If IP addresses are unique, why is it so many routers have the address 192.168.1.1?

An IP address is not necessarily an "identity on the internet", it is just a unique address assigned to a specific network card on an IP network. The internet is one big network, and so anything on it (that has an IP address) has a unique address, and so the IP address can be considered its identity.

Your router is on the internet, and so it has an IP address unique to it.

Anything on the inside of your network is not on the internet, it is on your LAN, an entirely separate network, with its own address space.
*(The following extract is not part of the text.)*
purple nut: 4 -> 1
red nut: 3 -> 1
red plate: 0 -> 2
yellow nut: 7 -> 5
Anything on your LAN must have a unique (within the LAN) IP address to participate properly with your local network.

Anyone else who has a LAN is also not part of the internet, and not part of your network, and so can use the same addresses you do.

In order for your LAN devices to talk to the internet, their outgoing traffic has the source address changed to match that of the internet IP address of the router. The router keeps track of this, and makes sure any response traffic gets sent to the right internal machine. This is called Network Address Translation.
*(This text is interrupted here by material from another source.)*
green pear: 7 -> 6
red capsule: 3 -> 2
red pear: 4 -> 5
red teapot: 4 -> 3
Imagine that your router at home has the address 192.168.1.1 and your PC has the address 192.168.1.100. Then another router at your friend's house also has the address 192.168.1.1 and his PC has the address 192.168.1.100.
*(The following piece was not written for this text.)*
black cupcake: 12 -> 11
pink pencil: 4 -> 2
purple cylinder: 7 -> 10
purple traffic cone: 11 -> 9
Addresses that begin with 10, 172.16 - 172.31 or 192.168 are referred to as private range addresses (class A, B and C). These addresses are used in a limited area of the Internet, namely within your own local network (LAN) at home which you have control over. They don't need to be registered. Internet service providers usually use different address range, and the addresses they use are registered with an Internet authority.

In the example above your public address might be 109.240.120.13 and your friends public address might be 83.42.112.110. These are the addresses that you and your friend use on the Internet, and they are unique.


RFC 1918 defines 3 ranges of IP addresses that are "private", for use internally within any given organization. These ranges are 10.0.0.0/8, 172.16.0.0/16, and 192.168.0.0/16.

You will note that while many routers use these address ranges for their internal LAN networks, the router WAN interface is assigned a unique publically-routable IP address. when users of the internal network access the internet, they masquerade as the router's public address, using NAT.